◆ Task requirements
1/ Answer these questions using the passage on substitution susceptibility:
(a) In how many of the 16 substitution models is susceptibility for adverbs significantly below 1?
(b) Adverbs and closed class-likes together concern less than what percentage of all substitutions under the null hypothesis?
(c) Which three word features exhibit significant susceptibility variations?
2/ Reproduce the passage on substitution susceptibility from "A Goodman-based multinomial" up to and including "and possessive endings).".
3/ In the passage on substitution susceptibility, list every kind of closed class word that the "Closed class-like" category is said to gather.

◆ Given text
──────────────────────────────

Fig.~\ref{fig:pos-susceptibilities} gathers the results for POS groups.
A Goodman-based multinomial goodness-of-fit test~\citep{goodman_simultaneous_1965} shows that these categories have a significant effect on susceptibility ($p < .05$ in all substitution models), but this seems mostly due to the \emph{Closed class-like}\footnote{
\newtext{The \emph{Closed class-like} category gathers all the POS groups representing closed class words (coordinating conjunctions, prepositions, subordinating conjunctions, modals and possessive endings).
These groups, essentially made of stopwords, feature very low counts for both $s$ (substitutions falling on stopwords are filtered out) and $s^0$ (stopwords are never counted as substitutable).
While the susceptibility reported for the remaining words is left unbiased (as $s$ and $s^0$ are equally affected), they represent a very small portion of all substitutions, which led us to group them together.
Finally, we added to this meta-category the few POS groups that cover words entirely excluded from the analysis (foreign words, punctuation symbols and interjections), only sporadically present because of tagging fluctuations;
hence the name \emph{Closed class-like}.
}
}
and \emph{Adverb} categories.
Indeed, detailing which categories are out of their confidence region under $\mathcal{H}_0$ shows that susceptibility for closed class-likes is significantly below 1 (confirmed in all substitution models), as is that for adverbs in 13 of the 16 substitution models;
none of the other categories are significantly different from $\mathcal{H}_0$ (except nouns which appear significantly above 1 in a single substitution model).
While we acknowledge the low susceptibilities of adverbs and closed class-likes, these categories concern less than 7\% of all substitutions under $\mathcal{H}_0$ (and even less in the actual data);
it seems, then, that POS categories do not capture any strong bias in the selection of substitution targets.

\end{new}

\indicatemanfigure{fig:feature-susceptibilities-global}
\begin{figure*}[!th]
    \centering
    \includegraphics[width=\textwidth]{images/computed-figures/paper-susceptibilities-quantilebins_global.png}
    \caption{\textbf{Substitution susceptibility for feature values:}
    susceptibility to substitution versus feature value of a candidate word for substitution \newtext{(binned by quartiles)}, with 95\% asymptotic confidence intervals \newtext{(Goodman-based multinomial)}.
    }
    \label{fig:feature-susceptibilities-global}
\end{figure*}

\begin{new}

The results for word features presented in Fig.~\ref{fig:feature-susceptibilities-global}, on the other hand, show marked effects for several features.
Word frequency, Age of acquisition, and Number of letters each exhibit significant susceptibility variations (Goodman goodness-of-fit with $p < .05$ in all substitution models, $p < .001$ in most) consistent with known effects of those features on recall.

──────────────────────────────

◆ Source texts of formatted documents
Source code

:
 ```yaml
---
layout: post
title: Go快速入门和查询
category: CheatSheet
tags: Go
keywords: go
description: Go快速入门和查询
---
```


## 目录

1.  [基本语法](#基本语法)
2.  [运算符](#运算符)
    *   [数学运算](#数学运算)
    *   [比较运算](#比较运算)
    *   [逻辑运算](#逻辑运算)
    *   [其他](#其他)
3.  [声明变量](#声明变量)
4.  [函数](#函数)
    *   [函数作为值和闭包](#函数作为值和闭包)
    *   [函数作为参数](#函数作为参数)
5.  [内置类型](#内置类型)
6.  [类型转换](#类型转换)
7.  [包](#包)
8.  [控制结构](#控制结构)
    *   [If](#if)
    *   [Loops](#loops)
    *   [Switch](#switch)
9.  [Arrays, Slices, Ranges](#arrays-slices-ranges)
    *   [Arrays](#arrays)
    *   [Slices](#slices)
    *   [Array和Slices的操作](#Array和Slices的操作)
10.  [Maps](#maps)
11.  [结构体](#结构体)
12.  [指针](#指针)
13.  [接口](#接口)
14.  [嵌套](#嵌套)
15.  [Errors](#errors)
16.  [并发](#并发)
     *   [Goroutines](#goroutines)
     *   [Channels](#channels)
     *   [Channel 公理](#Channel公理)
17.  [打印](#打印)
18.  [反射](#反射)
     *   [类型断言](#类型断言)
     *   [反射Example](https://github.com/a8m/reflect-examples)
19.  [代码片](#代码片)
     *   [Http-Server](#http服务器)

──────────────────────────────

◆ Responses for each task
1/
(a) 13
(b) 7%
(c) Word frequency, Age of acquisition, and Number of letters

2/
A Goodman-based multinomial goodness-of-fit test~\citep{goodman_simultaneous_1965} shows that these categories have a significant effect on susceptibility ($p < .05$ in all substitution models), but this seems mostly due to the \emph{Closed class-like}\footnote{
\newtext{The \emph{Closed class-like} category gathers all the POS groups representing closed class words (coordinating conjunctions, prepositions, subordinating conjunctions, modals and possessive endings).

3/
- coordinating conjunctions
- prepositions
- subordinating conjunctions
- modals
- possessive endings